EXERCISE DETAILS: Calculate how many lines in the following records hold the word "became", and report that number without comment.

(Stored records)
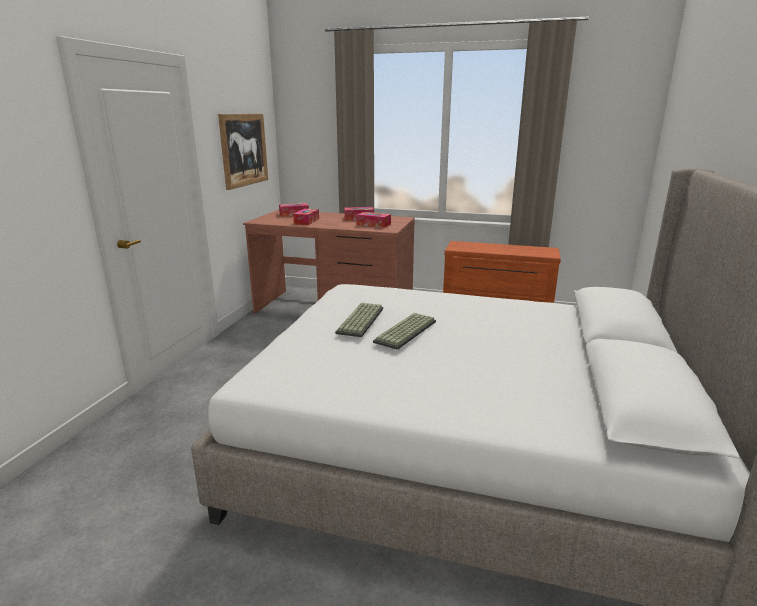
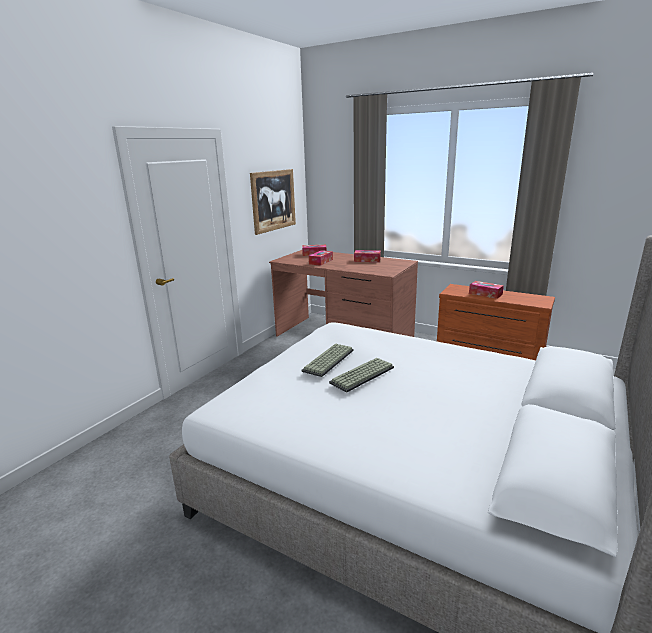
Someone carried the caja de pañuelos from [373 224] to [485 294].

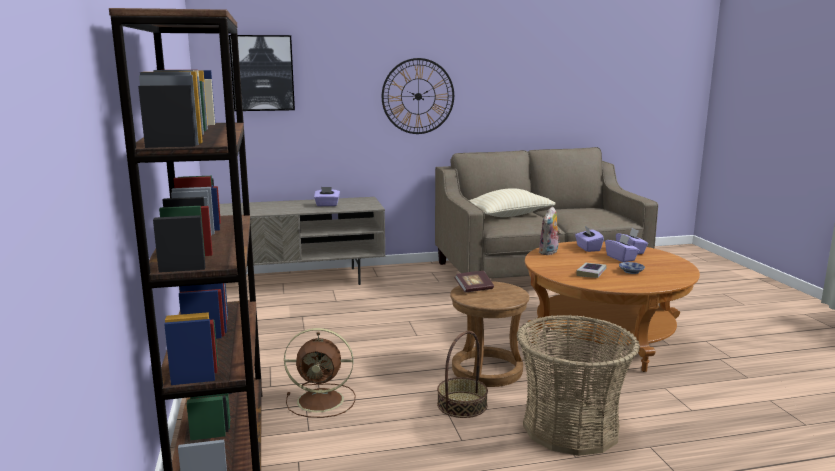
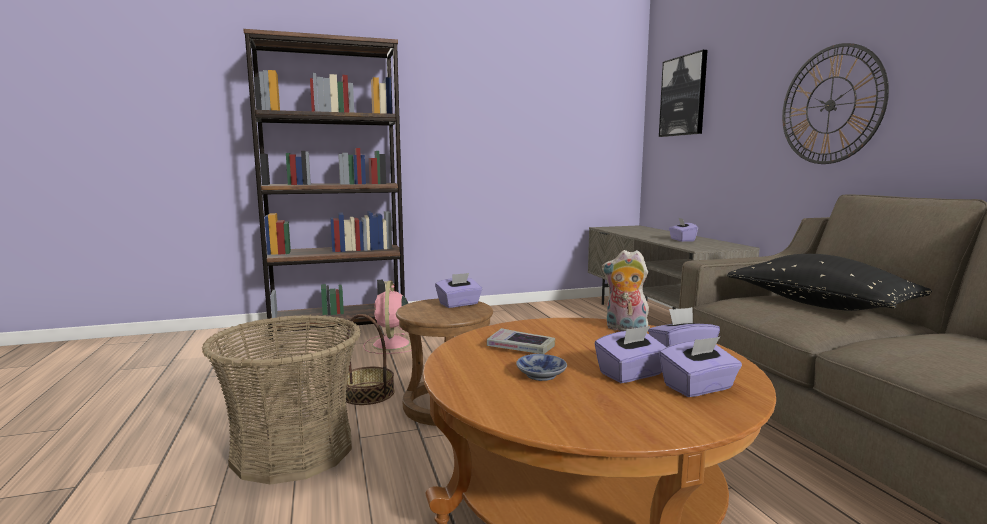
Someone repainted the ventilador/marrón at [322 400], which became the ventilador/rosa at [391 344]. Someone swapped the libro at [474 289] for the caja de pañuelos/morado at [459 304]. Someone repainted the cojín/beis at [508 215], which became the cojín/negro at [820 305].

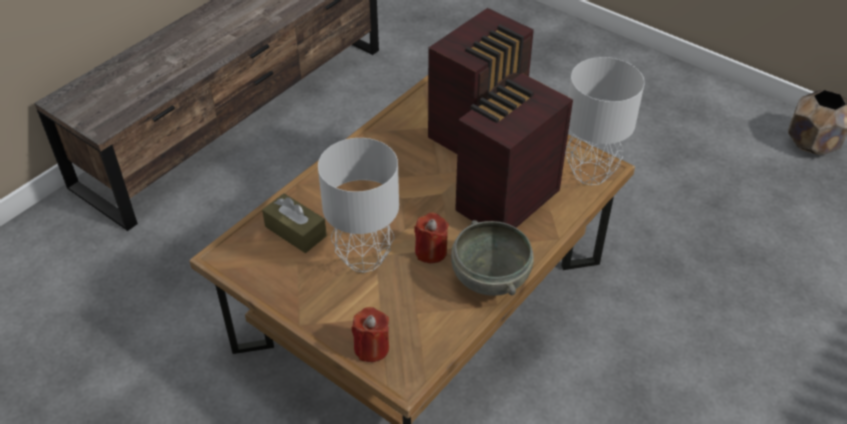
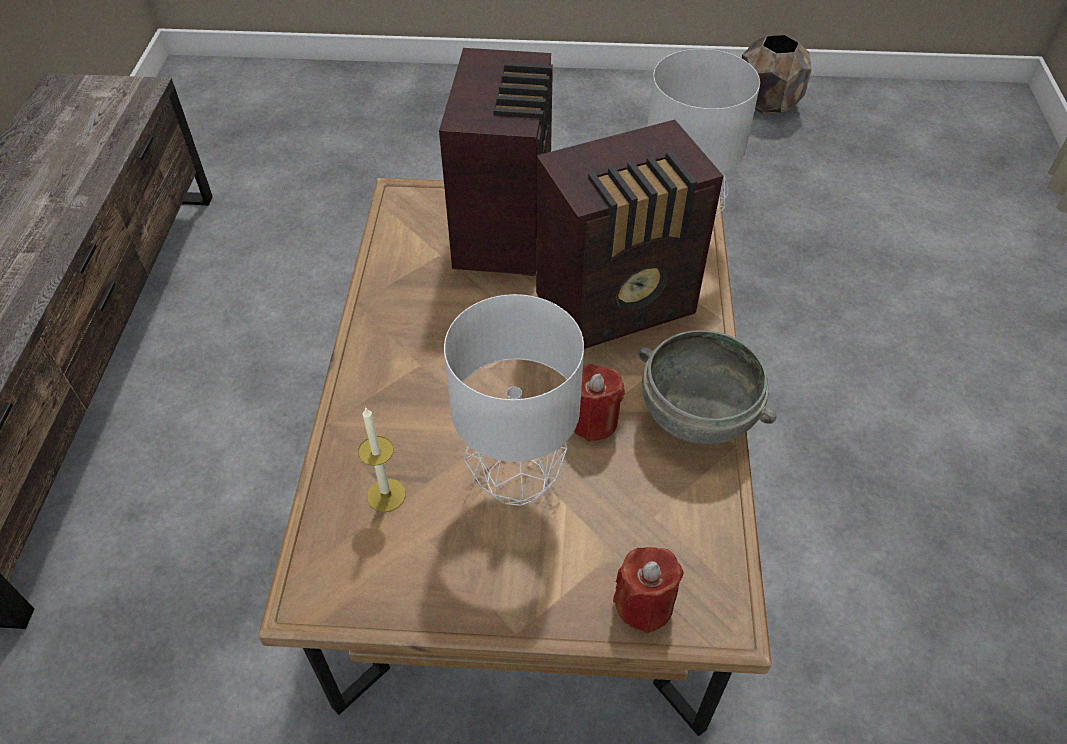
Someone swapped the caja de pañuelos/marrón at [295 231] for the vela at [386 495]. Someone rotated the radio at [504 201] by 120 degrees counterclockwise.

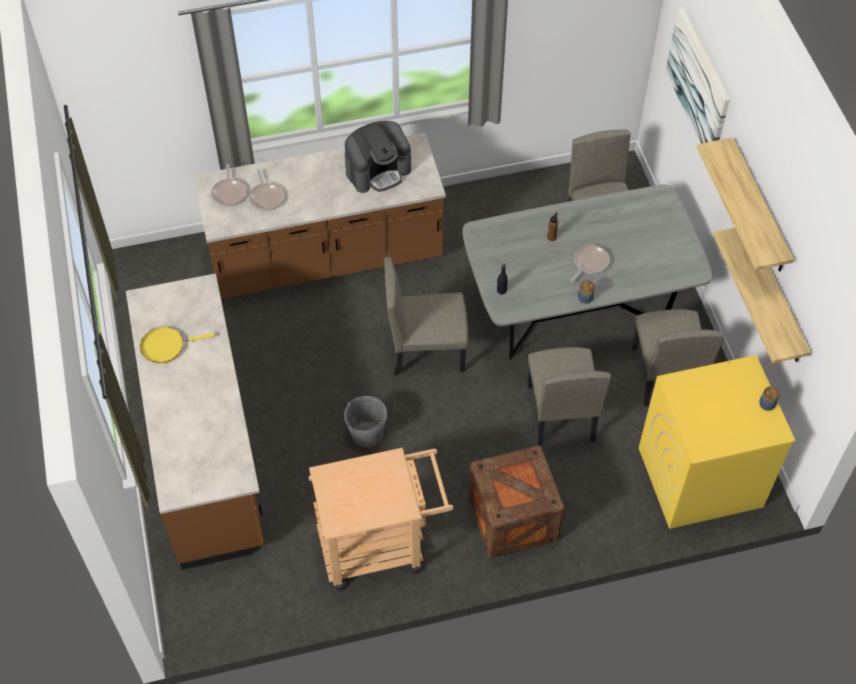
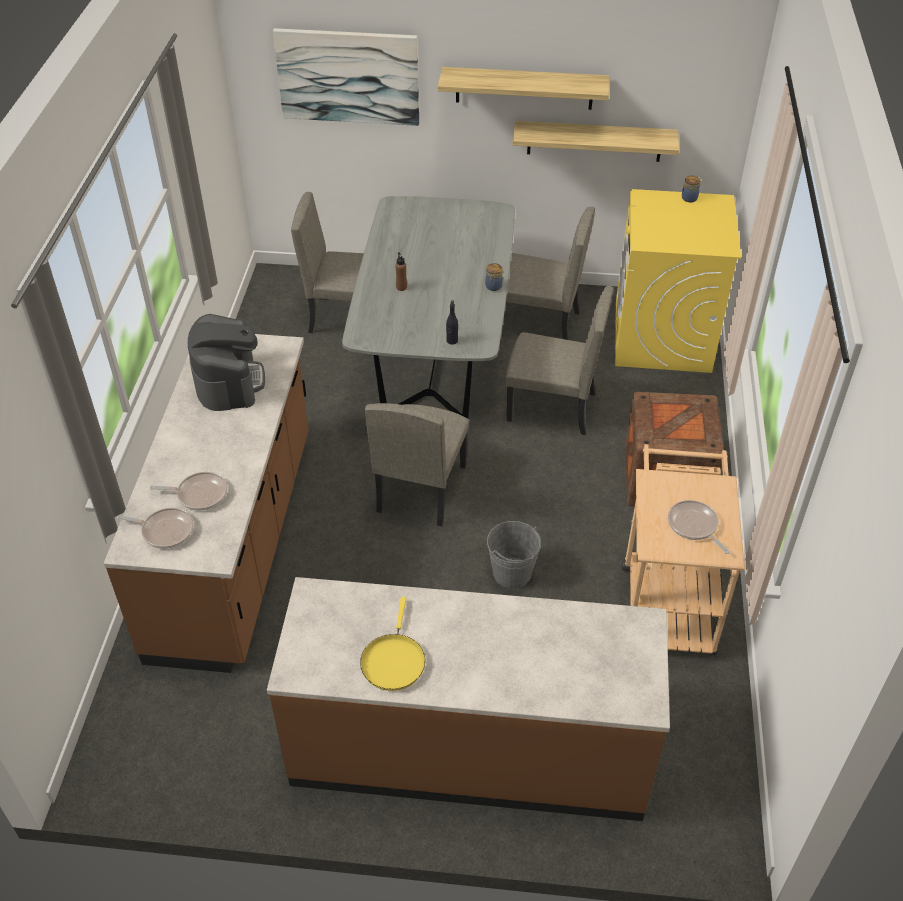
Someone carried the sartén from [589 263] to [694 526].

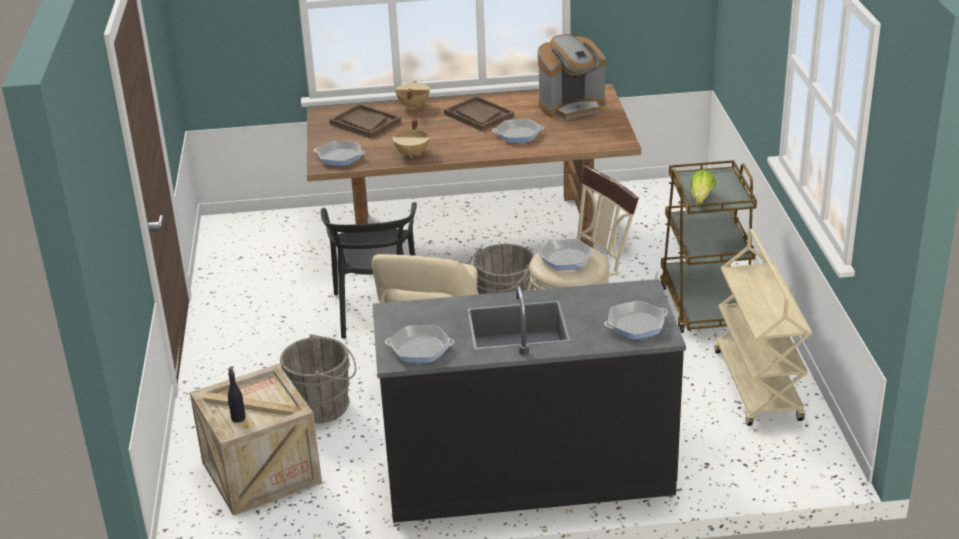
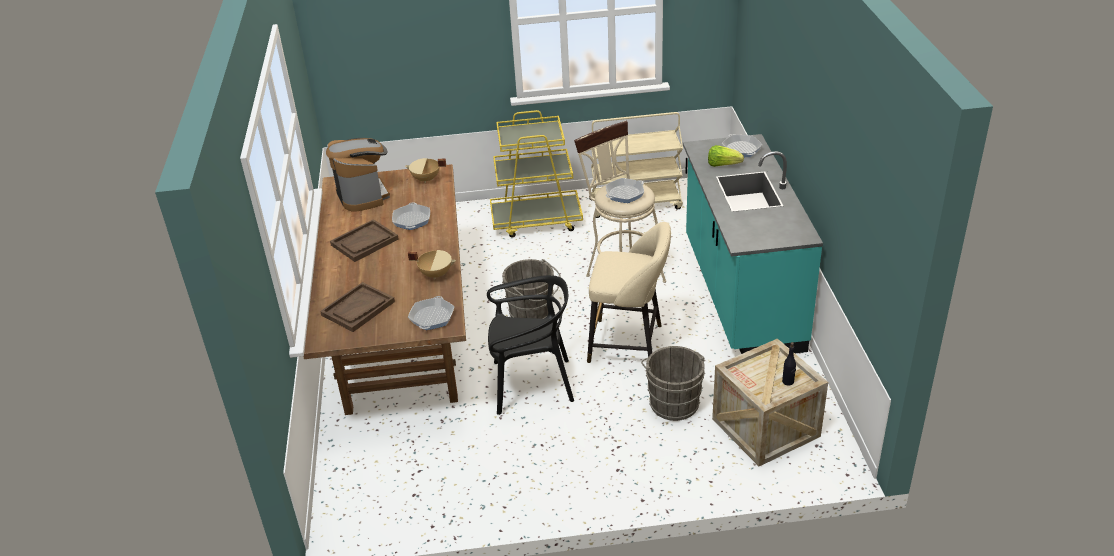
Someone repainted the mueble bajo de cocina/negro at [527 471], which became the mueble bajo de cocina/turquesa at [740 294]. Someone took away the sartén at [420 349]. Someone carried the olla/beis from [412 105] to [426 179]. Someone repainted the carrito/marrón at [704 305], which became the carrito/amarillo at [537 220]. Someone carried the lechuga from [701 198] to [723 165].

OUTPUT OF THE TASK: 2